### Work required
Your answer should be an exact copy of the data.

━━━

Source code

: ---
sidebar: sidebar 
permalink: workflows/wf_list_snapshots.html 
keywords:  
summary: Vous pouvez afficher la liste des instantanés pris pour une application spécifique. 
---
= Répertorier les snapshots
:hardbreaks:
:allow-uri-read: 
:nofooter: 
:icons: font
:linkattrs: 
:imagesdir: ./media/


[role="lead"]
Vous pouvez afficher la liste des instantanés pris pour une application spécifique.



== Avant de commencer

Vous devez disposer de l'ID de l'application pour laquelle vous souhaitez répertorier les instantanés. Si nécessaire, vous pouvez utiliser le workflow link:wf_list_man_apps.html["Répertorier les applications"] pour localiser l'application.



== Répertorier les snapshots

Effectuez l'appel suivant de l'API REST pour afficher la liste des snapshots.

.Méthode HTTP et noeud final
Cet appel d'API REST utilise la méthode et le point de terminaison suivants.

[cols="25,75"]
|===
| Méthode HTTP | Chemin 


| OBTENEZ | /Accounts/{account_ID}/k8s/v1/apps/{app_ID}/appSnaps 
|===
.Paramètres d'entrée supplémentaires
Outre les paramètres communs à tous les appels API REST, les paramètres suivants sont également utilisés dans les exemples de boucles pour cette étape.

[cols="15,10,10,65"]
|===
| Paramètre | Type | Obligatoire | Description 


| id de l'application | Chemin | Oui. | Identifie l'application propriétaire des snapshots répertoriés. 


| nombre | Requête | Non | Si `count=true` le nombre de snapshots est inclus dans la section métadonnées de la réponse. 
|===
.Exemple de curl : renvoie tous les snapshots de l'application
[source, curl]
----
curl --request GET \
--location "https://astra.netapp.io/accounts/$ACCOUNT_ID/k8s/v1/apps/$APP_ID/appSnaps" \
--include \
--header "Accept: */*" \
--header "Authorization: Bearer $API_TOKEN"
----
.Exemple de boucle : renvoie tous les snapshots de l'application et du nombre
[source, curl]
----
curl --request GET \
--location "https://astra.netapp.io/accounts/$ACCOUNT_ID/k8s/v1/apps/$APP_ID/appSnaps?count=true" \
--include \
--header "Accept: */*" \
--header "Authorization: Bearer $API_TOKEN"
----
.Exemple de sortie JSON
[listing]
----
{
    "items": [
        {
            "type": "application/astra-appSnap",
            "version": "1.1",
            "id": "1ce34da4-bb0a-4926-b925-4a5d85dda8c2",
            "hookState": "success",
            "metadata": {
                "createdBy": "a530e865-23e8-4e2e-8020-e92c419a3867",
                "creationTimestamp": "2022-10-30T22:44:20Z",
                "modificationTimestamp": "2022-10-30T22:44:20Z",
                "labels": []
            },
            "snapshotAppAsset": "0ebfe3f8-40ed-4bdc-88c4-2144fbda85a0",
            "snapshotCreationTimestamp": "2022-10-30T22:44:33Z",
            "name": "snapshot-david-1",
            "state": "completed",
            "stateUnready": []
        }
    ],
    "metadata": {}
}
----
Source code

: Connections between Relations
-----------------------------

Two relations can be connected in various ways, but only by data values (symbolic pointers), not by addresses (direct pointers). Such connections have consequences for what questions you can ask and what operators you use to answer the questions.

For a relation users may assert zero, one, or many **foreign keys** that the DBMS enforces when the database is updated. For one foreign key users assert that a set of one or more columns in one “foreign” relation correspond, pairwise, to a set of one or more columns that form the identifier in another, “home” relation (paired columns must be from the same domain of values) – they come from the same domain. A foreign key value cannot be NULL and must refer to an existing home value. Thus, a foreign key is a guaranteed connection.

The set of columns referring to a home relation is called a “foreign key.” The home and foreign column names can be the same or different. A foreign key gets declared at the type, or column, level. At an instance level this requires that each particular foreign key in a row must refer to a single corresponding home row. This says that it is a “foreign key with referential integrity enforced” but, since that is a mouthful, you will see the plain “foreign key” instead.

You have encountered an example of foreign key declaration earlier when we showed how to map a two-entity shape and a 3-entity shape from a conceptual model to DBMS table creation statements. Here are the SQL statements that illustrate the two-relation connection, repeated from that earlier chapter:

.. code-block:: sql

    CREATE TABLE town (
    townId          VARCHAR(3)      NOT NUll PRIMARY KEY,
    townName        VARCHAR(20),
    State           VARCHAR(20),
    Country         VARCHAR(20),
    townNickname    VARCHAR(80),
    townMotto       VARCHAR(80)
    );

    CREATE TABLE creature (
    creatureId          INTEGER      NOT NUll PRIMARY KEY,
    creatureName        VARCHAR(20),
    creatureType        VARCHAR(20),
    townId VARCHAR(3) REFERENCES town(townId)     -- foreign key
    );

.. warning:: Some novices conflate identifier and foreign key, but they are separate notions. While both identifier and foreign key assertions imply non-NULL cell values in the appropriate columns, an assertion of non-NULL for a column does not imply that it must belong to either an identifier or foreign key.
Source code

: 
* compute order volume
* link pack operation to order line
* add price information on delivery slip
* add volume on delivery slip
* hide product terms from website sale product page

━━━

### Solution to this exercise
Source code

: ---
sidebar: sidebar 
permalink: workflows/wf_list_snapshots.html 
keywords:  
summary: Vous pouvez afficher la liste des instantanés pris pour une application spécifique. 
---
= Répertorier les snapshots
:hardbreaks:
:allow-uri-read: 
:nofooter: 
:icons: font
:linkattrs: 
:imagesdir: ./media/


[role="lead"]
Vous pouvez afficher la liste des instantanés pris pour une application spécifique.



== Avant de commencer

Vous devez disposer de l'ID de l'application pour laquelle vous souhaitez répertorier les instantanés. Si nécessaire, vous pouvez utiliser le workflow link:wf_list_man_apps.html["Répertorier les applications"] pour localiser l'application.



== Répertorier les snapshots

Effectuez l'appel suivant de l'API REST pour afficher la liste des snapshots.

.Méthode HTTP et noeud final
Cet appel d'API REST utilise la méthode et le point de terminaison suivants.

[cols="25,75"]
|===
| Méthode HTTP | Chemin 


| OBTENEZ | /Accounts/{account_ID}/k8s/v1/apps/{app_ID}/appSnaps 
|===
.Paramètres d'entrée supplémentaires
Outre les paramètres communs à tous les appels API REST, les paramètres suivants sont également utilisés dans les exemples de boucles pour cette étape.

[cols="15,10,10,65"]
|===
| Paramètre | Type | Obligatoire | Description 


| id de l'application | Chemin | Oui. | Identifie l'application propriétaire des snapshots répertoriés. 


| nombre | Requête | Non | Si `count=true` le nombre de snapshots est inclus dans la section métadonnées de la réponse. 
|===
.Exemple de curl : renvoie tous les snapshots de l'application
[source, curl]
----
curl --request GET \
--location "https://astra.netapp.io/accounts/$ACCOUNT_ID/k8s/v1/apps/$APP_ID/appSnaps" \
--include \
--header "Accept: */*" \
--header "Authorization: Bearer $API_TOKEN"
----
.Exemple de boucle : renvoie tous les snapshots de l'application et du nombre
[source, curl]
----
curl --request GET \
--location "https://astra.netapp.io/accounts/$ACCOUNT_ID/k8s/v1/apps/$APP_ID/appSnaps?count=true" \
--include \
--header "Accept: */*" \
--header "Authorization: Bearer $API_TOKEN"
----
.Exemple de sortie JSON
[listing]
----
{
    "items": [
        {
            "type": "application/astra-appSnap",
            "version": "1.1",
            "id": "1ce34da4-bb0a-4926-b925-4a5d85dda8c2",
            "hookState": "success",
            "metadata": {
                "createdBy": "a530e865-23e8-4e2e-8020-e92c419a3867",
                "creationTimestamp": "2022-10-30T22:44:20Z",
                "modificationTimestamp": "2022-10-30T22:44:20Z",
                "labels": []
            },
            "snapshotAppAsset": "0ebfe3f8-40ed-4bdc-88c4-2144fbda85a0",
            "snapshotCreationTimestamp": "2022-10-30T22:44:33Z",
            "name": "snapshot-david-1",
            "state": "completed",
            "stateUnready": []
        }
    ],
    "metadata": {}
}
----
Source code

: Connections between Relations
-----------------------------

Two relations can be connected in various ways, but only by data values (symbolic pointers), not by addresses (direct pointers). Such connections have consequences for what questions you can ask and what operators you use to answer the questions.

For a relation users may assert zero, one, or many **foreign keys** that the DBMS enforces when the database is updated. For one foreign key users assert that a set of one or more columns in one “foreign” relation correspond, pairwise, to a set of one or more columns that form the identifier in another, “home” relation (paired columns must be from the same domain of values) – they come from the same domain. A foreign key value cannot be NULL and must refer to an existing home value. Thus, a foreign key is a guaranteed connection.

The set of columns referring to a home relation is called a “foreign key.” The home and foreign column names can be the same or different. A foreign key gets declared at the type, or column, level. At an instance level this requires that each particular foreign key in a row must refer to a single corresponding home row. This says that it is a “foreign key with referential integrity enforced” but, since that is a mouthful, you will see the plain “foreign key” instead.

You have encountered an example of foreign key declaration earlier when we showed how to map a two-entity shape and a 3-entity shape from a conceptual model to DBMS table creation statements. Here are the SQL statements that illustrate the two-relation connection, repeated from that earlier chapter:

.. code-block:: sql

    CREATE TABLE town (
    townId          VARCHAR(3)      NOT NUll PRIMARY KEY,
    townName        VARCHAR(20),
    State           VARCHAR(20),
    Country         VARCHAR(20),
    townNickname    VARCHAR(80),
    townMotto       VARCHAR(80)
    );

    CREATE TABLE creature (
    creatureId          INTEGER      NOT NUll PRIMARY KEY,
    creatureName        VARCHAR(20),
    creatureType        VARCHAR(20),
    townId VARCHAR(3) REFERENCES town(townId)     -- foreign key
    );

.. warning:: Some novices conflate identifier and foreign key, but they are separate notions. While both identifier and foreign key assertions imply non-NULL cell values in the appropriate columns, an assertion of non-NULL for a column does not imply that it must belong to either an identifier or foreign key.
Source code

: 
* compute order volume
* link pack operation to order line
* add price information on delivery slip
* add volume on delivery slip
* hide product terms from website sale product page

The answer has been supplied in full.